## Exercise directions
Produce an exact copy of the lines from the line containing "right front paw: (187, 261)" through the last line of the listing below, both ends included, and nothing else.

(Data for analysis)

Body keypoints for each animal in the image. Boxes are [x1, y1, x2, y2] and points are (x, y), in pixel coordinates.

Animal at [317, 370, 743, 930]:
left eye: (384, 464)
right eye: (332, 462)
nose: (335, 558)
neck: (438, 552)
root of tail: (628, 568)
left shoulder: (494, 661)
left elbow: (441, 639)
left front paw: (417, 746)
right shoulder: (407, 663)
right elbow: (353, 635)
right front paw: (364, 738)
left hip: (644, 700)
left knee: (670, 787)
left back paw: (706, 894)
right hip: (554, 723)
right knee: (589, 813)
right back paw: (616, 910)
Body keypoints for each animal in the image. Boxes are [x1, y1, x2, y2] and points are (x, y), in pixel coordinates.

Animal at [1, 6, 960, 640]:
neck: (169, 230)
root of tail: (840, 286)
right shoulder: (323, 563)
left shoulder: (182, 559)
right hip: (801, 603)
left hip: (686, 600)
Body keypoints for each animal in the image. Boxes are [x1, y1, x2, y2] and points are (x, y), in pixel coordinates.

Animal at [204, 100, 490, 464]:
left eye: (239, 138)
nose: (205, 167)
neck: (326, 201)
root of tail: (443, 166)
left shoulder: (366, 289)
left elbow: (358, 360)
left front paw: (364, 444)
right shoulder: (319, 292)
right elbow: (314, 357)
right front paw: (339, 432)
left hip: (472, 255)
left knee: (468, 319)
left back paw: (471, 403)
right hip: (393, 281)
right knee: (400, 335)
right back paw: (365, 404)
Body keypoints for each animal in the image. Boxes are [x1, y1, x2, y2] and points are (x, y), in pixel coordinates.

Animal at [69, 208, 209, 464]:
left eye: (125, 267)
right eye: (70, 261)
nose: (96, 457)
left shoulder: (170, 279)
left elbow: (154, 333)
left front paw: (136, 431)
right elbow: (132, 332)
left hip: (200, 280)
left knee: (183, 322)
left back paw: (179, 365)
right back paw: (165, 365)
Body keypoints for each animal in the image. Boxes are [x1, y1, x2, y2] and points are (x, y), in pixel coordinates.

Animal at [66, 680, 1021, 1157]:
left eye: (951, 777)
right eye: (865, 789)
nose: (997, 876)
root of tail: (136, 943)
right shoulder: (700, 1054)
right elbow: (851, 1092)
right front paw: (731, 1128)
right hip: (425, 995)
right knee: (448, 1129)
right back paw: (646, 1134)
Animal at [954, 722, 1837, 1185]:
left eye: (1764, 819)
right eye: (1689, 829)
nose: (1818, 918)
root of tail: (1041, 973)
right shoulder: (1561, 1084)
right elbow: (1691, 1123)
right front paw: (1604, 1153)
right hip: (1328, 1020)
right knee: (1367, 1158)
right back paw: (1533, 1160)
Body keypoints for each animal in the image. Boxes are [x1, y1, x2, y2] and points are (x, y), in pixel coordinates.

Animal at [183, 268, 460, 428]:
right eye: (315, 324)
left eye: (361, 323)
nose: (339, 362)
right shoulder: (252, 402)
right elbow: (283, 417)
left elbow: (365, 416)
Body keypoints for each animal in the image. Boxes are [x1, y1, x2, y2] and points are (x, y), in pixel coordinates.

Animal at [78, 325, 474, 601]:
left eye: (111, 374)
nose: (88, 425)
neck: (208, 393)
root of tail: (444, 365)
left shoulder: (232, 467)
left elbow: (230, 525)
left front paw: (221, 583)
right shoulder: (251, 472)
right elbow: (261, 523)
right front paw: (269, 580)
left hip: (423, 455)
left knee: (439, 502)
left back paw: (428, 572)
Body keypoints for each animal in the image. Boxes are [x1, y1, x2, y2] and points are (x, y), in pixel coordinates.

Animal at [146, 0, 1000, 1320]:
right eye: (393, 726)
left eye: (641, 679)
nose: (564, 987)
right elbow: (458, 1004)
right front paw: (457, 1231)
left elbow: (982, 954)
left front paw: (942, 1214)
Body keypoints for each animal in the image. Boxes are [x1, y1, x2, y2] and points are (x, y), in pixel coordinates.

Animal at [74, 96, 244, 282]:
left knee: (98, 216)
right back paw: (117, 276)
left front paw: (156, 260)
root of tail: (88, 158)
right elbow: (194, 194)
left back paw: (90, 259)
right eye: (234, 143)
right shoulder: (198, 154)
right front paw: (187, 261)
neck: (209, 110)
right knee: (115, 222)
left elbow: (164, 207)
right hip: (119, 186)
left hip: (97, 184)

(End Data for analysis)

## Response for this exercise
right front paw: (187, 261)
neck: (209, 110)
right knee: (115, 222)
left elbow: (164, 207)
right hip: (119, 186)
left hip: (97, 184)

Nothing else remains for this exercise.